It must have been early May, of grade nine when I went on a class field trip to an amusement park in the city.
It took a week’s worth of cleaning the house spotless and the world’s most polite attitude in order to convince my parents to sign the permission form. Going into the city meant traveling nearly three hours away, so I was obliged to prove that I could handle the responsibility of being on my ‘best behaviour’. To my parents, being on your best behaviour consisted of not having any fun while finding academic value on the trip, not doing any drugs, not participating in the latest hallway gossip, calling on the hour every hour to state my location, and of course, not talking to any boys.
Regardless of the rules and regulations I was demanded to abide by, I would later appreciate how supportive my parents were when it came to travel opportunities. They truly did understand the value of learning and education through travel experience.
The bus ride departed from the school early in the morning, so it was quiet for the most part save for snoring. In contrast, I was wide awake the whole ride. I was on the edge of my seat trying to look out from everyone’s window just to catch a glimpse of the world outside my home, at every angle. Finally, at around 9:38am we arrived. As soon as I jumped off the bus I was ready to run wild like a caged animal. Rushing to the admission booths, I felt my heart racing from the new found freedom. It was my first time being in a different city without my parents. Looking back, I think I just enjoyed the idea of being unhand-cuffed from the role I played as ‘daughter’ in the house that was not so much a home.
Roller coaster rides, carnival treats, and butting in between lines were all fine and dandy but there was one specific thing that absorbed most of my attention. It was a boy. No, it was a young man.
I was waiting at the back of a line-up for a ride my friends and I had ridden four times. They insisted we should hop on one last time but I resisted. The sun was in its cancer state of mind in the sky, so I could tell it was mid-afternoon without looking at my watch -some military thing my dad taught me. Nonetheless, it was hot. I was sweating so much that one would wonder if I was depressed the way my pores cried. But no matter how wet and sticky I appeared to the naked eye, words are not enough to explain the way my mouth watered at the sight of him. Dante.

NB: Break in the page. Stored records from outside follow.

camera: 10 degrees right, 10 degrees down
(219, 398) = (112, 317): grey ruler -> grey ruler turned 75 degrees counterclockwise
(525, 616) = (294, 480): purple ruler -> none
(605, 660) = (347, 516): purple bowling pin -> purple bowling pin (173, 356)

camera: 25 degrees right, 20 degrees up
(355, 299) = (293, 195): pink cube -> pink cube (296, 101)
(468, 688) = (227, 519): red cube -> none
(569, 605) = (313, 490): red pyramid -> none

At first I was oblivious and didn’t even notice him. Then, out of nowhere, I heard, “Hey, c’mere girl,” and I immediately looked in his direction. He was standing against a soda vending machine -you know, the ones that have the $4 bottles of water- with low-rise baggy jeans, black tank top, black du-rag and a t-shirt in his right hand he must have taken off from all the heat. He motioned with his forefinger to come his way. Absent minded, I headed towards him without the slightest comprehension as to what was sending the signals to my legs to move.

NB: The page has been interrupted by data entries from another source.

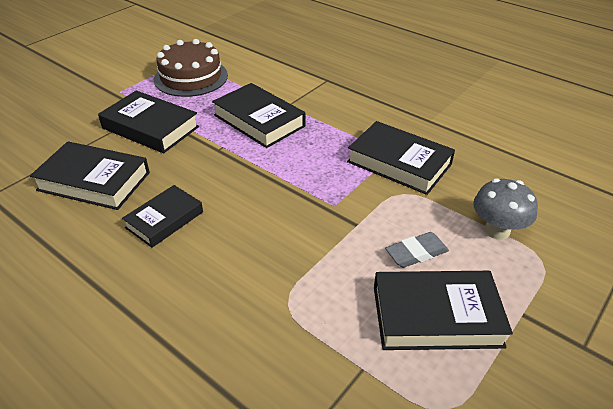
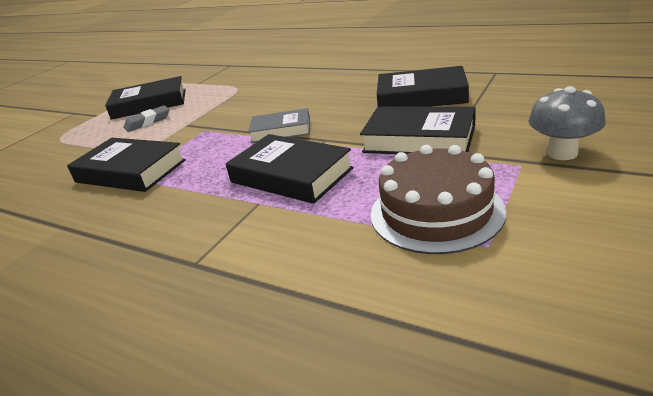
camera: 175 degrees right, 10 degrees down
(164, 220) = (338, 95): black book -> none
(251, 175) = (281, 130): none -> grey book
(497, 230) = (76, 145): grey mushroom -> grey mushroom (562, 153)

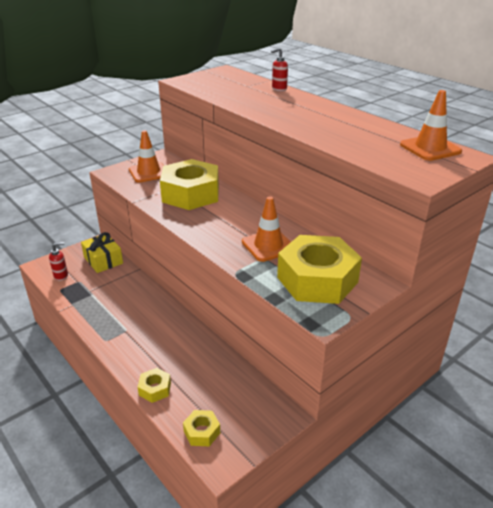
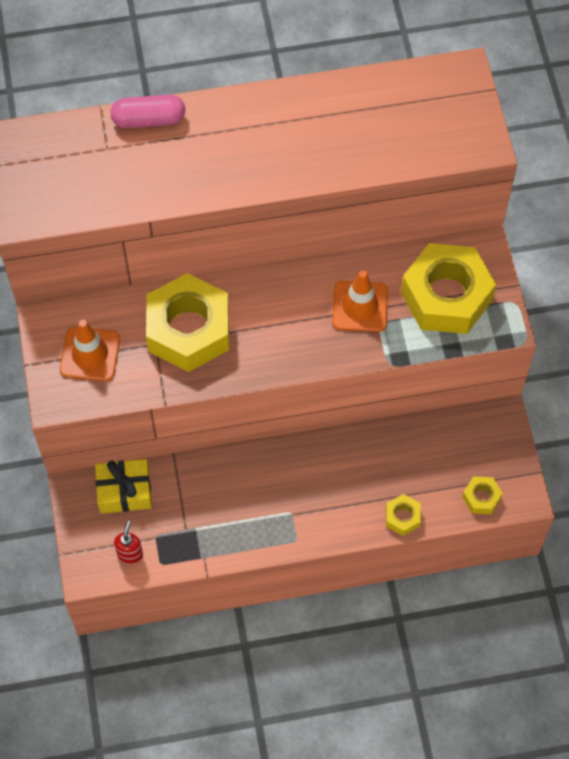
camera: 60 degrees left, 30 degrees up
(279, 89) = (149, 119): red soap dispenser -> pink capsule
(430, 148) = (427, 89): orange traffic cone -> none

Instantly, he smiled as I stood perplexed questioning myself as to why I was standing in front of this stranger.
“What’s your name?” he asked in the deepest sultry tone known to vocal chords.
“Uhh-Brit-I mean, Danielle. Why?” I’m smart enough to know not to ever expose my real name in public. Even if it is to a D’angelo-looking boy who appears to be shooting an amusement park themed version of “How does it feel” music video.

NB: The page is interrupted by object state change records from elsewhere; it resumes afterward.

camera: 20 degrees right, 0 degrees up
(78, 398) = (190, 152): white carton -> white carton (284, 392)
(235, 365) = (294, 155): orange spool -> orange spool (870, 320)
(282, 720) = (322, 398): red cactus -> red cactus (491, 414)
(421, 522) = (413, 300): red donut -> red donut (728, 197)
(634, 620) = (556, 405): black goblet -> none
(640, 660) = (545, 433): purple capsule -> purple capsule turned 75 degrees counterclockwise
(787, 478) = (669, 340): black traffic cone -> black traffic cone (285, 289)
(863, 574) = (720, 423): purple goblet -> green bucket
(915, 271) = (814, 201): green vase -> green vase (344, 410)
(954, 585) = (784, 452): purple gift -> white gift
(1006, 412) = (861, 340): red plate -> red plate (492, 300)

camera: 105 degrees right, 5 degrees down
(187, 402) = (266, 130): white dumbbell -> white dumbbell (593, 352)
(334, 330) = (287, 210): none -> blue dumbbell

“I just want to get to know you, you’re really pretty. Whatchu standing alone over there for? Don’t you have a man?”
“Umm no,” I lied, trying to appear available.
I immediately thanked God and smiled to myself when I looked down and realized that I had chosen to wear my favourite denim mini-skirt that day. I mean, girls don’t look pretty if they don’t look easy, right?
“Hmm, well maybe I could be your man,” he suggested as he softly caressed his bottom lip with the tip of his tongue.
“But I don’t even know your name.”
“Dante. Now you know. Nice to meet you.”
Everything seemed to be going by in slow motion. Like that feeling you get when your foot slams on the brakes of the car as it spins out of control on wet pavement. But instantly, time slipped back to its over-the-speed-limit reality with his next question.
“So, how old are you?”
As shy as I was when I first spoke to him, I admitted, “Fourteen.”
“Oh. You’re too young for me. I just turned 19 and I would have loved to have your number and call you sometime but..”
He lost me at “Oh”.
It was the first time I felt desired by anyone else but my boyfriend sexually. And the awkward interest thrilled me, gave me confidence, made me feel worthy. Although the realization of the impossibility to endure such sexual relations with an older man was evident, I still felt the overwhelming sensation to pursue it at every opportunity. For each eye that landed on me from that moment forward, I would return it with a “we should fuck” smile. It was next to impossible to get a guy to talk to me otherwise. At the short-lived age of fourteen, I came to the conclusion that the challenge of achieving male attention would be what contributed to my self-esteem as a girl.
That day on the bus ride home, we stopped at a shopping center to eat. We had about an hour to grab some food and look around in some of the stores. I walked by the same lingerie store twice before gaining up the nerve to walk inside it. Lingerie was forbidden in my house, let alone coloured bras. For some strict reason, I was only allowed to wear the conservative white ones.
And that’s when I bought my very first thong.